Better municipal government is possible with informed and engaged citizens (LA PARKER COLUMN) – Trentonian
A significant sighting occurred during a Lenten-focused effort that spawned a moratorium on negative news until after Easter Sunday – Trenton runs on BS.
Members of the media and locals are wasting a lot of time with politicians who are constantly fighting. It’s hard to imagine people actually watching Trenton City Council meetings on websites. Such behaviors are recorded as time spent recklessly though such indulgences represent life in the state capital.
While most people have no definitive idea of the government work performed by Mercer County Commissioners, it is difficult to identify the accomplishments or initiatives of City Council members.
With At-large Councilman Jerell Blakeley stepping down and former colleague Santiago Rodriguez promising an exodus from politics in June, Trenton’s Good Ship Lollipop is taking on water and waiting for born suckers daily.
If more city residents paid attention to their street, Trenton could benefit from significant and immediate improvements. Instead, personal issues between politicians take center stage as one of real-life’s worst soap operas plays on what seems like a loop.
By the way, keep those positive stories coming. The death of newspapers reinforces the inability of the shrunken print media to cover all aspects of the community, not just bloody ledes and gutted political agendas.
Trenton needs a shift in focus to the issues that matter. Until the townspeople embrace the plague, education, a post-pandemic world, poverty, violence, alcoholism, and now the arrival of legalized marijuana use, eh well, expect more of the same shit on different days.
Trenton residents should take an interest in marijuana and its impact on law enforcement. While weed proponents frequently point out pot’s alleged “harmless” effects, we should be smart enough to know that secondhand marijuana smoke impacts the well-being of children.
As the legal use of marijuana grows, we need to create similar rules and laws created to protect people from second-hand tobacco smoke.

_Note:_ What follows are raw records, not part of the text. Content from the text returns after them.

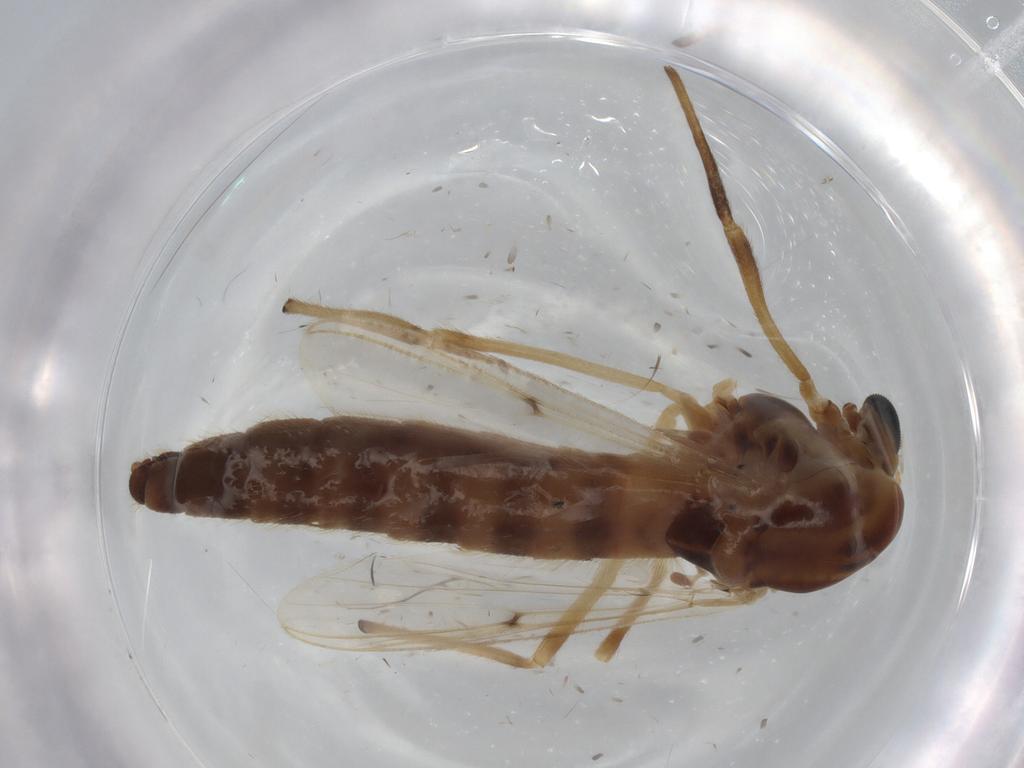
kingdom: Animalia
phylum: Arthropoda
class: Insecta
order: Diptera
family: Chironomidae
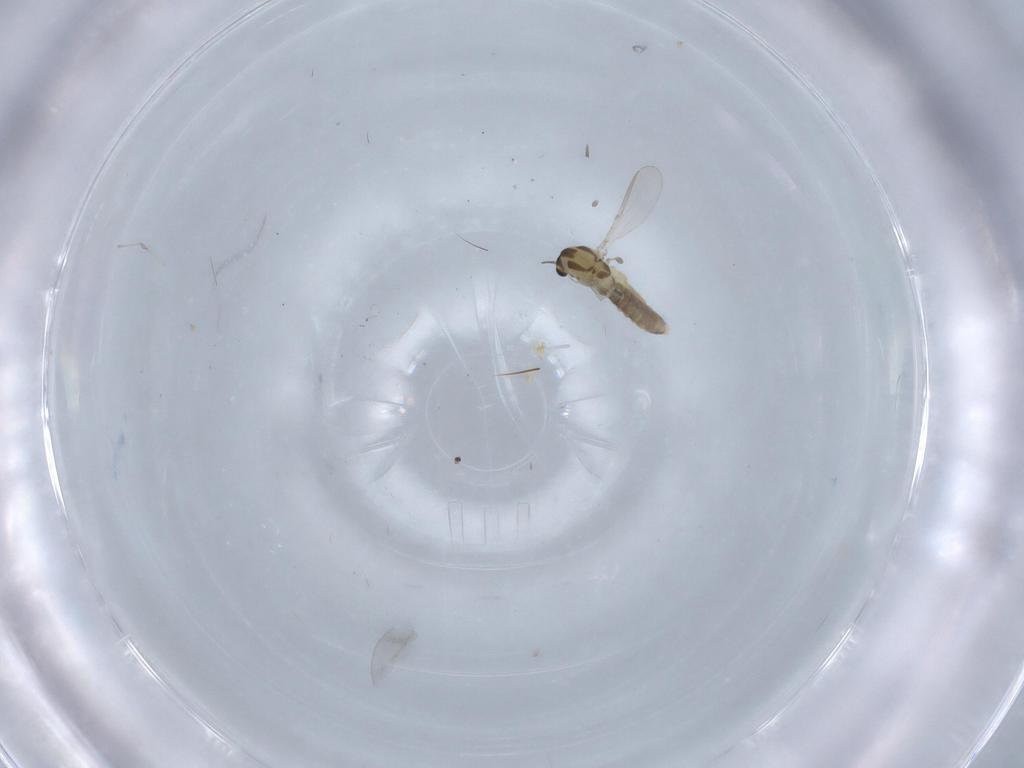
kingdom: Animalia
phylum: Arthropoda
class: Insecta
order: Diptera
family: Chironomidae
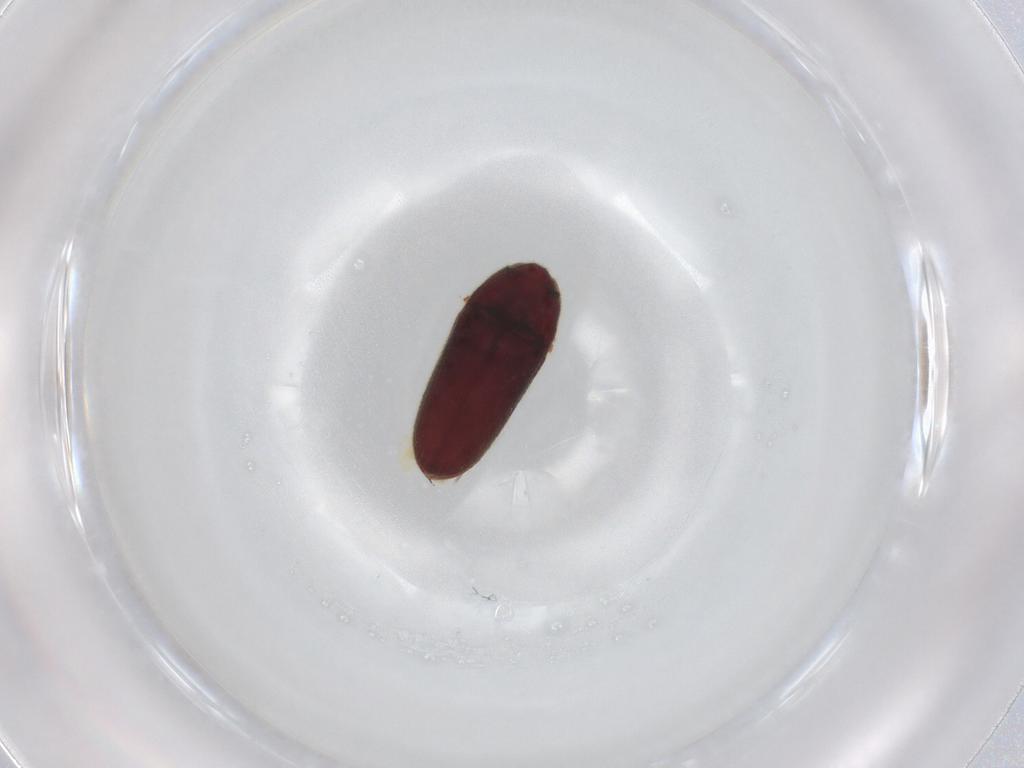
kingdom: Animalia
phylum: Arthropoda
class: Insecta
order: Coleoptera
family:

Child protection isn’t talked about much as politicians tout marijuana legalization as the key to Trenton’s future. Anyone who believes that marijuana sales offer a better chance than education for improving Trenton, well, they should ditch the sauce.
Thus, the moratorium on Mayor Gusciora and political leaders created a new environment, interested in positive people and events in the city.
This alteration continues in my last eight months here – expect less politics and more people. Of course, criticism will continue when warranted, though many valid observations are ignored by political leaders.
Except for the anecdotal stories told over the decades, our current political leaders show minimal accomplishments. With seven months to go for this group of municipal leaders, time and effort are turning to community issues.
In fact, some items require immediate attention. Imagine no newspaper reports about the death of the Trenton police sergeant. Limmie Caver or the death of black golf pioneer Bobby Mayes.
This is a positive event for residents of the Trenton area.
The Trenton Free Public Library will host a discussion on the meaning of freedom and equality during the Revolutionary War – and today – for African Americans.
TFPL includes a “living museum” featuring students from Sprout U School of the Arts describing African-American life during the Revolutionary War and sharing insights into the meaning of the revolution for slaves during this free community event.
Visitors will take home a copy of “Answering the Cry of Freedom” – the book that inspired this event – and meet author Gretchen Woelfle. The event is funded by a grant from the New Jersey Council for the Humanities to the Old Mill Hill Society.
Let’s forget about politics for several months and focus on building a government for the people and by the people.